El inicio de la novela tiene la fuerza de una piedra caída en el agua de un estanque. Sabemos dónde ha caído la piedra, sabemos hasta dónde pueden llegar las ondas que rasgan el agua, pues conocemos los límites del estanque. Pero intuimos que lo importante no es la caída de la piedra, sino el suave movimiento de las ondas. Y así está contada esta novela, con una cadencia suave, con una prosa precisa, sin alharacas, transparente, como si las frases nos metieran poco a poco en la piel y en la vida de Stoner. Como si reviviéramos con él su adolescencia en la granja de sus padres en el Misuri rural, su marcha a la universidad para estudiar Agronomía. Su padre espera que a la vuelta el hijo universitario mejore la productividad de una tierra pobre. Aunque no regresará, Stoner acepta la sugerencia de su progenitor sin entusiasmo, con estoicismo, como aceptará más tarde el fracaso de su matrimonio para conservar el vínculo con su hija, las rencillas académicas y el resto de los acontecimientos que marcarán la vida de este hombre sencillo y sabio.
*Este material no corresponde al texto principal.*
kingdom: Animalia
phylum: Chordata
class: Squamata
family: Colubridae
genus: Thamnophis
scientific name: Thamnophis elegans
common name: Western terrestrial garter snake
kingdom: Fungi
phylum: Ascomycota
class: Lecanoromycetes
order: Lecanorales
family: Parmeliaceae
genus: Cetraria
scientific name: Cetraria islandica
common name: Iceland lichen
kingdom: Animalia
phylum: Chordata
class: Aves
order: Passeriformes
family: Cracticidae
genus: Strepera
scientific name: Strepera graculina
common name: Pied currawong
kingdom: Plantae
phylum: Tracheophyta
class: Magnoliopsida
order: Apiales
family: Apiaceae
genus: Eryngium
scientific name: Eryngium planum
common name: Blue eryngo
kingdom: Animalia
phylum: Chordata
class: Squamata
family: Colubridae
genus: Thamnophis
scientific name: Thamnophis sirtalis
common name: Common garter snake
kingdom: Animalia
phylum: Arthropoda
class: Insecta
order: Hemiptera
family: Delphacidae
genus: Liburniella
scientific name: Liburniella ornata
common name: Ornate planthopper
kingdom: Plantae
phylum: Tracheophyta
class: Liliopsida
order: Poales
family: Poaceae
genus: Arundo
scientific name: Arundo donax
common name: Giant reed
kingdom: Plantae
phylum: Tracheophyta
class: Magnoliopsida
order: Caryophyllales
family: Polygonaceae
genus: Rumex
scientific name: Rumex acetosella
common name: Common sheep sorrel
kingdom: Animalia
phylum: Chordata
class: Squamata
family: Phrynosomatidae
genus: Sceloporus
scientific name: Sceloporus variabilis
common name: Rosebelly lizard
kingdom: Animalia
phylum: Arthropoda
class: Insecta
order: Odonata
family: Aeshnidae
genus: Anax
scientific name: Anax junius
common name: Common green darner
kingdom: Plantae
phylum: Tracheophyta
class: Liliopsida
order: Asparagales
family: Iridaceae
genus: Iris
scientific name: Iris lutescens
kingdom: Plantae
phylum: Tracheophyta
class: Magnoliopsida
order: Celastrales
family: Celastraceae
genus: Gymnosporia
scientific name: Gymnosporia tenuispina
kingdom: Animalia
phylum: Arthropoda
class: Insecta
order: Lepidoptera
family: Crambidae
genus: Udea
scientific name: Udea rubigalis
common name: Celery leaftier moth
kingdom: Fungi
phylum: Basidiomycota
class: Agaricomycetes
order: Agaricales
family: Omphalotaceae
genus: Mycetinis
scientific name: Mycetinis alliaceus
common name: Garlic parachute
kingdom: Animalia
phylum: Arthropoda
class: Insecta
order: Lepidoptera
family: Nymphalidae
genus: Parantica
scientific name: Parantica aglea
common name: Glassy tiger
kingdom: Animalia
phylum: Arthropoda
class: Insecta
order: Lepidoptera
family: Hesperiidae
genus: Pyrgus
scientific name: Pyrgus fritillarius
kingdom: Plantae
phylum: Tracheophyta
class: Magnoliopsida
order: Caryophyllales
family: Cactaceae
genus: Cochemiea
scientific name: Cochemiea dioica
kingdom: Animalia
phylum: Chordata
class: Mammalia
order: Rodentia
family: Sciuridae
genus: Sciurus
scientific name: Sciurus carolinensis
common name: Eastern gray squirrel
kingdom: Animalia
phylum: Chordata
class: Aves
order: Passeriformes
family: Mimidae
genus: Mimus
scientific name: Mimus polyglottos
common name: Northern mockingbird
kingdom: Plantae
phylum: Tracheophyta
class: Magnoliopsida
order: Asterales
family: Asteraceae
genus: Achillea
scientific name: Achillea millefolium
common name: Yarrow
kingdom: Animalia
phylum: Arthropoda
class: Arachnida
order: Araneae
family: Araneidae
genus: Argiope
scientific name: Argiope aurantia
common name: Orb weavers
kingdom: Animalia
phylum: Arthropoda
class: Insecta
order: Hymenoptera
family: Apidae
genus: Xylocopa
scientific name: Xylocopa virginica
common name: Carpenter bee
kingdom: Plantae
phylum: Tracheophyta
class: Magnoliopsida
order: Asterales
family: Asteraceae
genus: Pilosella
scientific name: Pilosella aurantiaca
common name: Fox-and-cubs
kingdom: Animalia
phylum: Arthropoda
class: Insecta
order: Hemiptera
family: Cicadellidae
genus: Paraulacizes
Stoner es sin duda la más autobiográfica de las que escribió John Williams (1922-1994). De origen humilde, tras desempeñar varios oficios y finalizada la Segunda Guerra Mundial –en la que participó-, Williams estudió Inglés en la Universidad de Misuri, donde fue profesor. Publicada en 1965, Stoner -su tercera novela- pasó desapercibida, aunque Williams recibió en 1973 el National Book Award por Augustus. Hasta su reedición en 2000 por The New York Review of Books (NYRB), Stoner era algo así como una novela de culto, una novela de escritores para escritores. “Williams no había tenido muchos lectores, pero eran los correctos”, afirmó su amigo Alan Prendergast.
Como señala Morris Dickstein, el amor y el aprendizaje son las dos grandes pasiones de Stoner. Y le sirven para sobreponerse a la mediocridad y a los reveses que le depara el destino. El solitario Stoner, a quien nos habría gustado conocer, tiene la sabiduría de aquellos que saben vislumbrar lo importante de la vida y esperan conseguirlo con perseverancia y tenacidad. A pesar de los infortunios que agrietan su existencia, uno tiene la impresión de que Stoner es un hombre feliz, como afirmó el propio autor. “Creo que es un héroe. Mucha gente que ha leído la novela cree que Stoner tuvo una vida triste y pésima. Pero yo creo que tuvo una buena vida. Mejor que la de la mayoría”. Ajeno a las ambiciones mundanas, las que dan cera a nuestro ego, hizo lo que quería, enseñar literatura. La enseñanza era para él un trabajo, sí, pero un trabajo enriquecedor, no alienante, capaz de darle sentido al mundo y a su propia vida.
Uno sale transformado después de la lectura de Stoner, algo que solo consiguen las obras maestras, lo que Borges le pedía a un buen libro. En la introducción de la edición en inglés de la NYRB, John McGahern relata que en una de las pocas entrevistas que concedió Williams le preguntaron si se debía escribir literatura para entretener. “Sin ninguna duda. Por Dios, leer sin placer es de estúpidos”. ¿Aún siguen aquí?